● GIVEN REQUEST A: Reproduce the records from their first line through the line containing "locality: P. de Fontibón.", inclusive, swapping "collection date" for "date collected" and leaving everything else unchanged. Omit the pictures from your answer.

Why is my median incorrect?

I can’t figure out where I’m going wrong. Any ideas?

TypeError: list indices must be integers or slices, not float.

I’ve typed out your code and ran it on three sample lines…

def median(numbers):
    numbers = sorted(numbers)
    if len(numbers) == 1:
        median = numbers[0]
    elif len(numbers) > 1 and len(numbers) % 2 != 0:
        median = numbers[len(numbers) / 2 - 1]
    elif len(numbers) > 1 and len(numbers) % 2 == 0:
        median = (numbers[len(numbers) / 2] + numbers[len(numbers) / 2 - 1]) / 2.0
    return median
print (median([2]))
print (median([2, 3, 4, 5, 6]))
print (median([2, 3, 4, 5, 6, 7]))

The first one gave a result of,

2

The second one raised the exception. Commented out so the third one could run and we get the same exception.

What doe the error point to?

numbers[len(numbers) / 2 - 1]

This might not raise an exception in Python 2 since an integer divided by an integer gives an integer quotient. Not so in Python 3 which returns a float from all division. Let’s cast those expressions to int() for the sake of testing in Python 3 and see if that cures this one issue.

def median(numbers):
    numbers = sorted(numbers)
    if len(numbers) == 1:
        median = numbers[0]
    elif len(numbers) > 1 and len(numbers) % 2 != 0:
        median = numbers[int(len(numbers) / 2) - 1]
    elif len(numbers) > 1 and len(numbers) % 2 == 0:
        median = (numbers[int(len(numbers) / 2)] + numbers[int(len(numbers) / 2)]) / 2.0
    return median
print (median([2]))
print (median([2, 3, 4, 5, 6]))
print (median([2, 3, 4, 5, 6, 7]))

Output

2
3     # ?
5.0   # ?

Okay, so we know the function works as expected (almost).

That brings us to the question, which version are you working in? What errors are being raised if you are running Python 2?

A critical analysis of this code would begin with a D. R. Y. inspection. Is there any repetition?

what error do you get? Could you copy paste your code? Working from a screenshot is very difficult

I’m working in Python 2, which, as you mentioned, would mean this division method should work. My error message is “median([6, 8, 12, 2, 23]) returned 6 instead of 8”, but I’m not sure why that would be the case. What is a D.R.Y. inspection, and how can I do it here? It doesn’t seem to me like I’m repeating anything.

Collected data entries

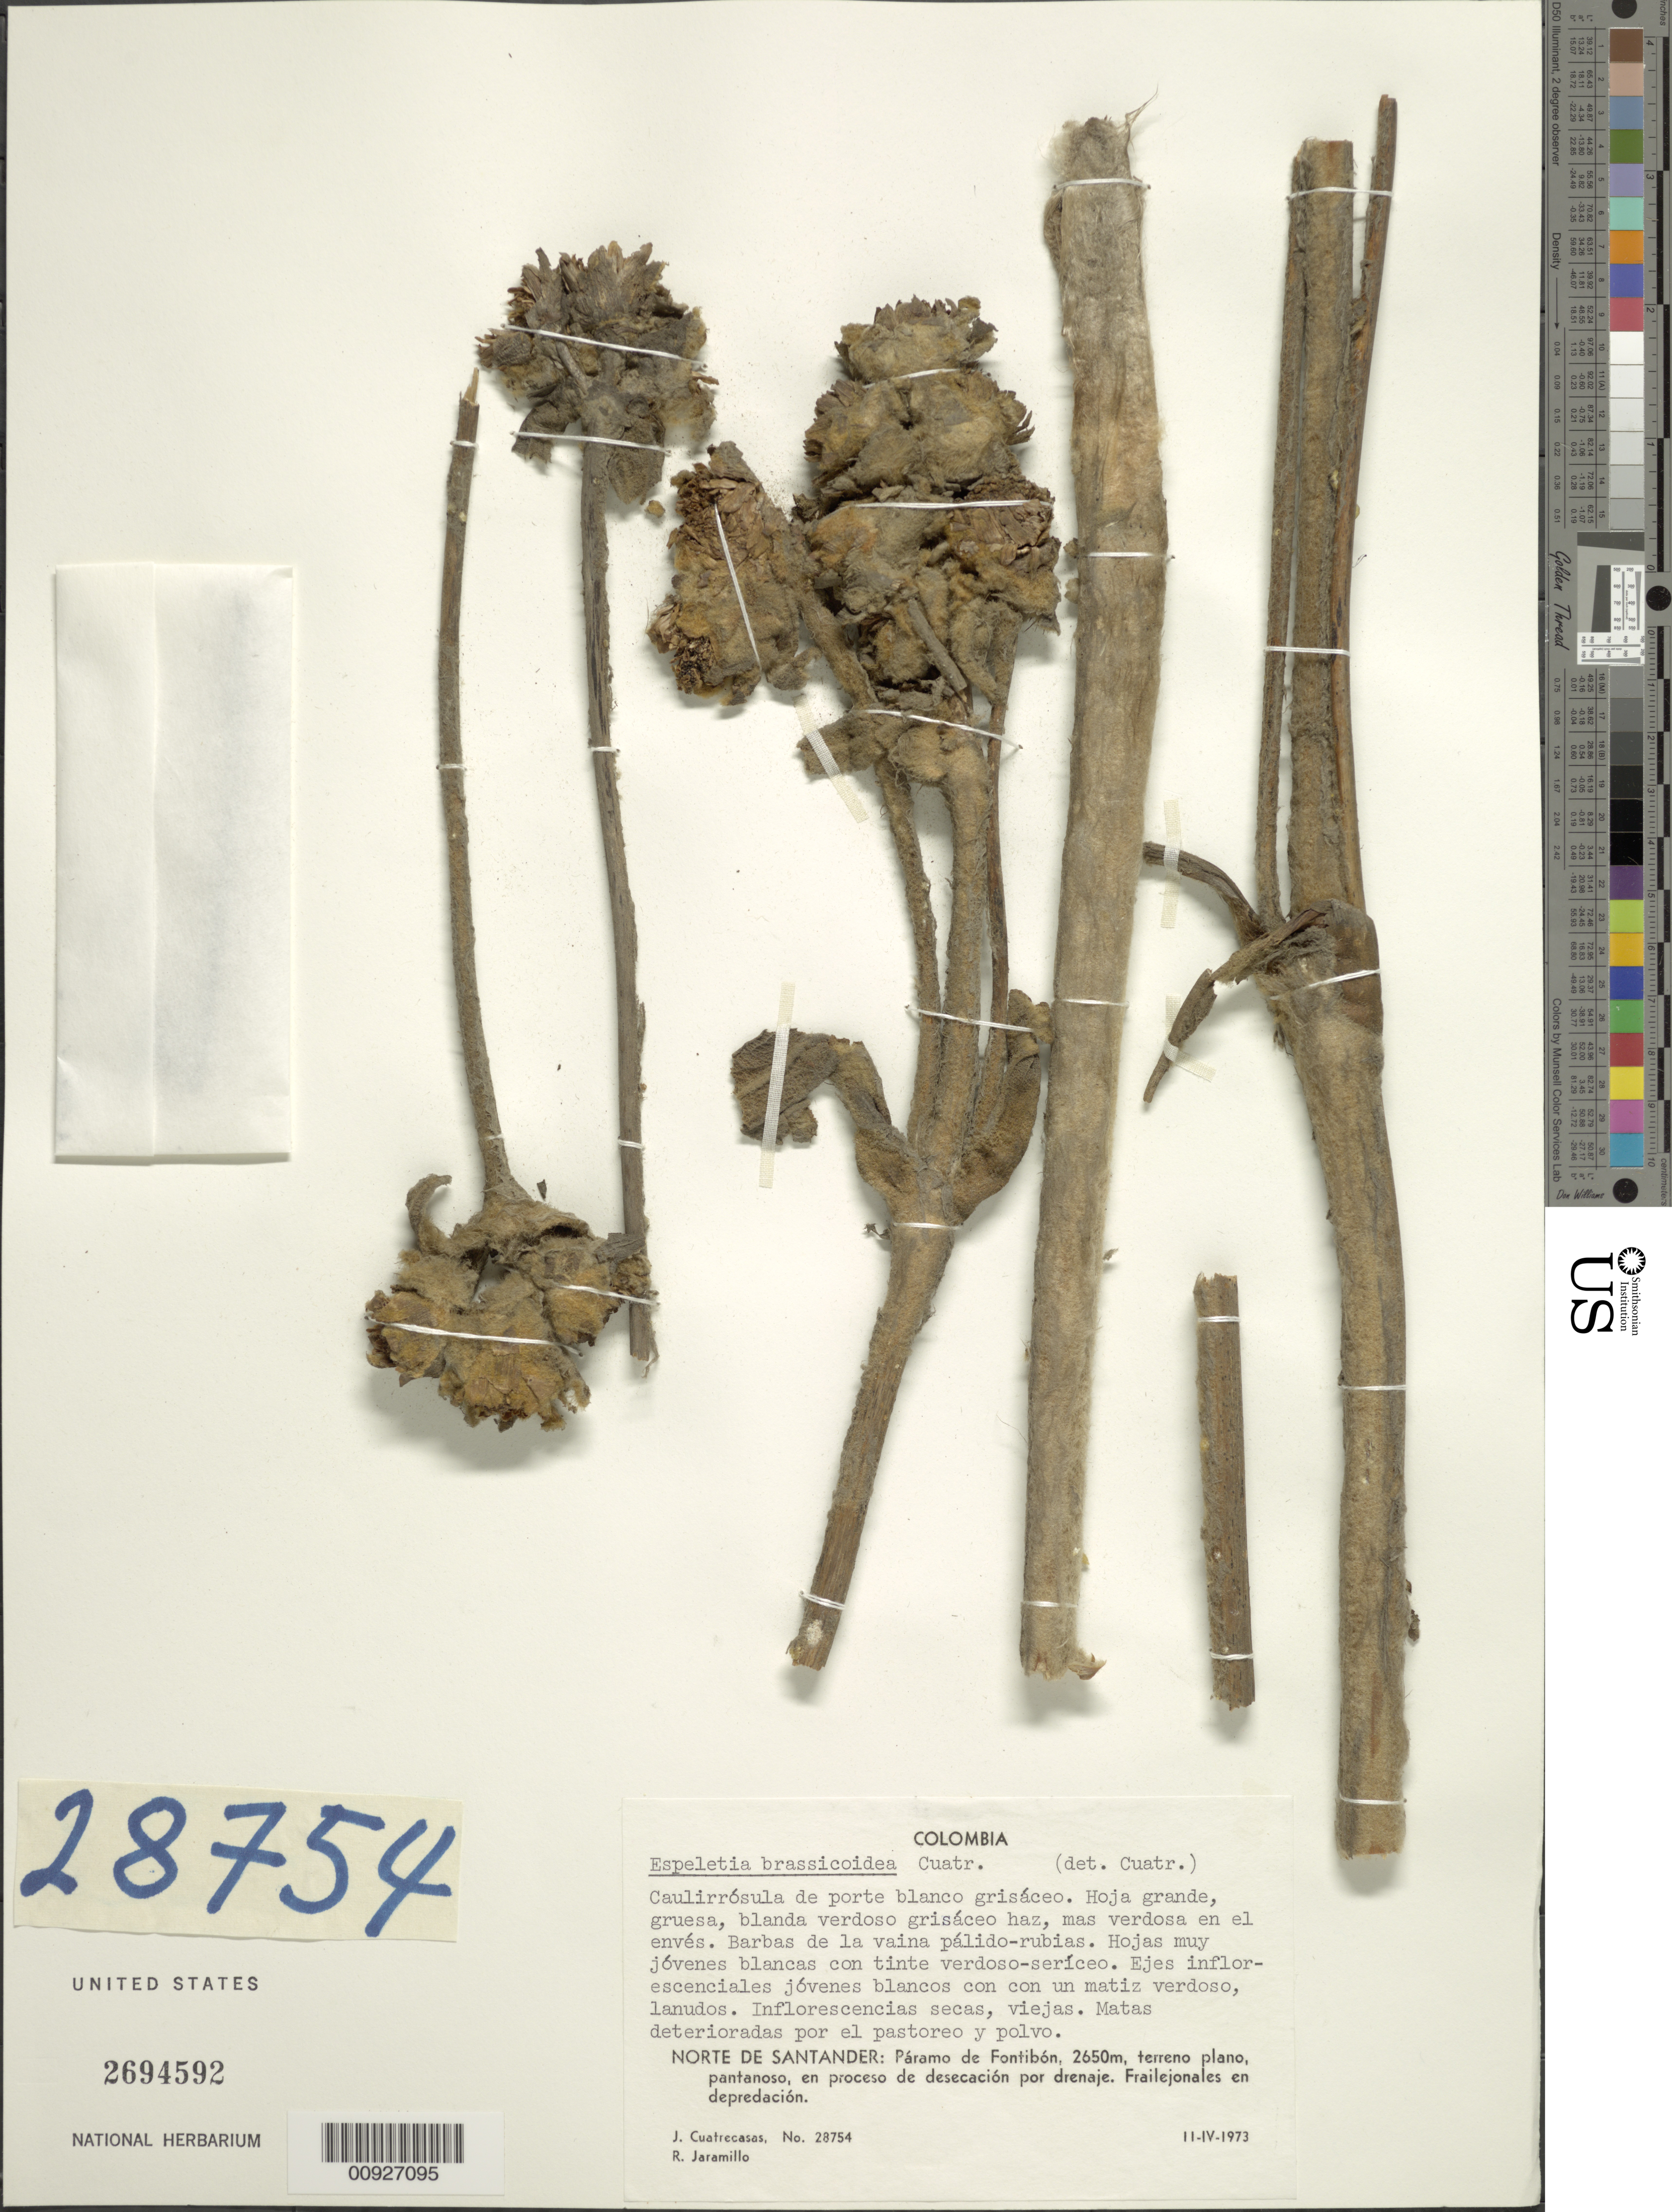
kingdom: Plantae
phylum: Tracheophyta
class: Magnoliopsida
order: Asterales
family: Asteraceae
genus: Espeletia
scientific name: Espeletia brassicoidea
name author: Cuatrec.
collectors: J. Cuatrecasas & R. Jaramillo M.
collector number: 28754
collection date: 1973-04-11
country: Colombia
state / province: Norte de Santander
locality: P. de Fontibón.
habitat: Terreno plano, pantanoso, en proceso de desecación por drenaje. Frailejonales en depredación.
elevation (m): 2650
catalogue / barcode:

● GIVEN REQUEST B: Decide whether each statement agrees with the median thread. For each, answer yes or no and quote the deciding words. (i) Python 3 returns a float from all division. (ii) The original poster is working in Python 3. (iii) The poster's error message said the function returned 8 instead of 6.

● EXPECTED ANSWER A:
kingdom: Plantae
phylum: Tracheophyta
class: Magnoliopsida
order: Asterales
family: Asteraceae
genus: Espeletia
scientific name: Espeletia brassicoidea
name author: Cuatrec.
collectors: J. Cuatrecasas & R. Jaramillo M.
collector number: 28754
date collected: 1973-04-11
country: Colombia
state / province: Norte de Santander
locality: P. de Fontibón.

● EXPECTED ANSWER B:
(i) Yes: "Not so in Python 3 which returns a float from all division."
(ii) No: "I’m working in Python 2"
(iii) No: "median([6, 8, 12, 2, 23]) returned 6 instead of 8"